*** Text section

Variation on Pythagoras: If $a^2 + b^2 = c^2$, then $a + b \\leq c\\sqrt{2}$?

Hi,

If you're ever stuck trying to prove a logical implication (a statement of the form "if A, then B"), it's always a good idea to try proof by contradiction. Proof by contradiction starts by assuming statement A holds, but then supposing statement B does not; if you're able to derive a contradiction (a mathematical statement that is necessarily false), you may conclude statement B must hold. (This is a widely used technique in mathematics). If you want to try this technique for yourself, without seeing my solution, stop here and give it a shot (hint: it should not involve anything more complicated than some basic algebra after starting the proof this way).

For this particular problem, a proof by contradiction would go as follows:

Let a, b, and c be positive numbers. Suppose a² + b² = c².

Assume for sake of contradiction that a + b > c(√2). We also know c(√2) > 0 because c > 0. Thus we have that 0 < c(√2) · c(√2) < (a + b) · (a + b), so we have that 2c² < (a + b)² = a² + 2ab + b² = c² + 2ab. Subtracting c² from both sides, we then have c² < 2ab, so a² + b² < 2ab, and therefore a² - 2ab + b² < 0. Factoring the left hand side, we get (a - b)² < 0. This is a contradiction because any real number squared is necessarily non-negative.

Therefore, our assumption that a + b > c(√2) must have been false (as we were able to derive a contradiction), and so we conclude that we must have a + b ≤ c(√2).

******
*** Data

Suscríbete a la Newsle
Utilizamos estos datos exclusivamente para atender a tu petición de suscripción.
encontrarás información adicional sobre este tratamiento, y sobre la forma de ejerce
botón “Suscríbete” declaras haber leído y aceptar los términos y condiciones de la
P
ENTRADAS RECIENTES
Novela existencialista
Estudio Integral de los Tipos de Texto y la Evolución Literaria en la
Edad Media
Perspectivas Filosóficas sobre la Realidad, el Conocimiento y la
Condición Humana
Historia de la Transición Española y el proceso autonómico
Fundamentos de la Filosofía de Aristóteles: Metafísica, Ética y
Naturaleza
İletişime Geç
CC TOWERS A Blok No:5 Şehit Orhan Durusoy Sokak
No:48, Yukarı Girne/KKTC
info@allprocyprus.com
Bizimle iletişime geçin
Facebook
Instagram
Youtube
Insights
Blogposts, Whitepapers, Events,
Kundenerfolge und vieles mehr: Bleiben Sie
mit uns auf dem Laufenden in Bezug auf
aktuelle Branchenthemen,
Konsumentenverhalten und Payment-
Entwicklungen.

******
*** Data

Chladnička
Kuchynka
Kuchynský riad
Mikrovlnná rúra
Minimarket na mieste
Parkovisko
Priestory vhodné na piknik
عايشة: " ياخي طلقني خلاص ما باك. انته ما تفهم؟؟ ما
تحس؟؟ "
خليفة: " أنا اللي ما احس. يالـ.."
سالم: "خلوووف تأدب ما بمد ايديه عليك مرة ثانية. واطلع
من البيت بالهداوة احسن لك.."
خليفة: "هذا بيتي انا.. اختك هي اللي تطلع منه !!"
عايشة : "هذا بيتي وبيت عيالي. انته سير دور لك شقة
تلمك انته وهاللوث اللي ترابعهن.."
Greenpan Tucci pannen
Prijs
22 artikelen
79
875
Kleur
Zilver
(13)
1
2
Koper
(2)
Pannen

******
*** Data

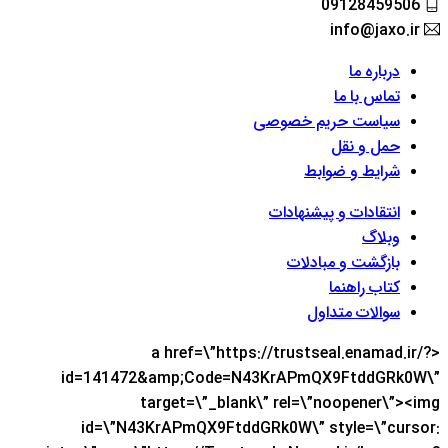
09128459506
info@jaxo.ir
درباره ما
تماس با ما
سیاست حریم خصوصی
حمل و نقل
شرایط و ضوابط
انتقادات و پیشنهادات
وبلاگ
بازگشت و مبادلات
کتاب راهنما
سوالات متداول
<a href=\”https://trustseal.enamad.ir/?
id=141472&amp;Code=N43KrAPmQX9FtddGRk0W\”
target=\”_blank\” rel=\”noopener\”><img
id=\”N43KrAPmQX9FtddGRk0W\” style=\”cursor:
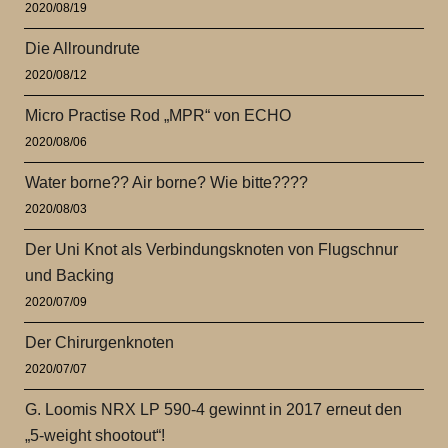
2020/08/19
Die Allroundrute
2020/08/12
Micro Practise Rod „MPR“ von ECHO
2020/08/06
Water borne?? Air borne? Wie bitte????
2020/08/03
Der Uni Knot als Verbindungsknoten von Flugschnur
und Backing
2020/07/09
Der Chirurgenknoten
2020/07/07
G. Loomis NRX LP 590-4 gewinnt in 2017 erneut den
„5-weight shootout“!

******

Exercise tasks
**1)** Answer these questions from the post on the Pythagoras variation:
(a) What does proof by contradiction start by assuming?
(b) Why does the post say c(√2) > 0?
(c) What inequality results from factoring the left hand side?
**2)** According to the post on the Pythagoras variation, why is (a - b)² < 0 a contradiction?
**3)** Carry on the post on the Pythagoras variation from its last sentence.

Solved problems
**1)**
(a) That statement A holds, while supposing statement B does not.
(b) Because c > 0.
(c) (a - b)² < 0.

**2)** It is a contradiction because any real number squared is necessarily non-negative. A squared real number can therefore never be less than zero.

**3)**
You could just as easily make a constructive argument, completely avoiding contradiction, essentially just doing these steps in reverse order with the inequalities flipped. This is not a natural argument though, and it should seem to come out of thin air; what's done above is really the motivation for what I'm about to write. Here's how a constructive argument would go:

Let a, b, and c be positive numbers. Suppose a² + b² = c².

We know that (a - b)² ≥ 0 because any real number squared is non-negative. Then a² - 2ab + b² ≥ 0 by expanding the left hand side, and so a² + b² ≥ 2ab. From here, we have that c² ≥ 2ab, making use of our assumption. Therefore 2c² ≥ c² + 2ab = a² + 2ab + b² = (a + b)² by adding c² to both sides and then factoring the right side. Now, since both (a + b) and c(√2) are positive numbers, we may take the square root of both sides of the inequality to obtain a + b ≤ c(√2), as desired.

It is likely that there are other more geometric-flavored proofs, but this is what came to mind most immediately for me. (If you're seeking that kind of argument, I'd start by assuming there is a right triangle with side lengths a, b, and c, and then try to work with that geometrically). Let me know if you have any follow-up questions.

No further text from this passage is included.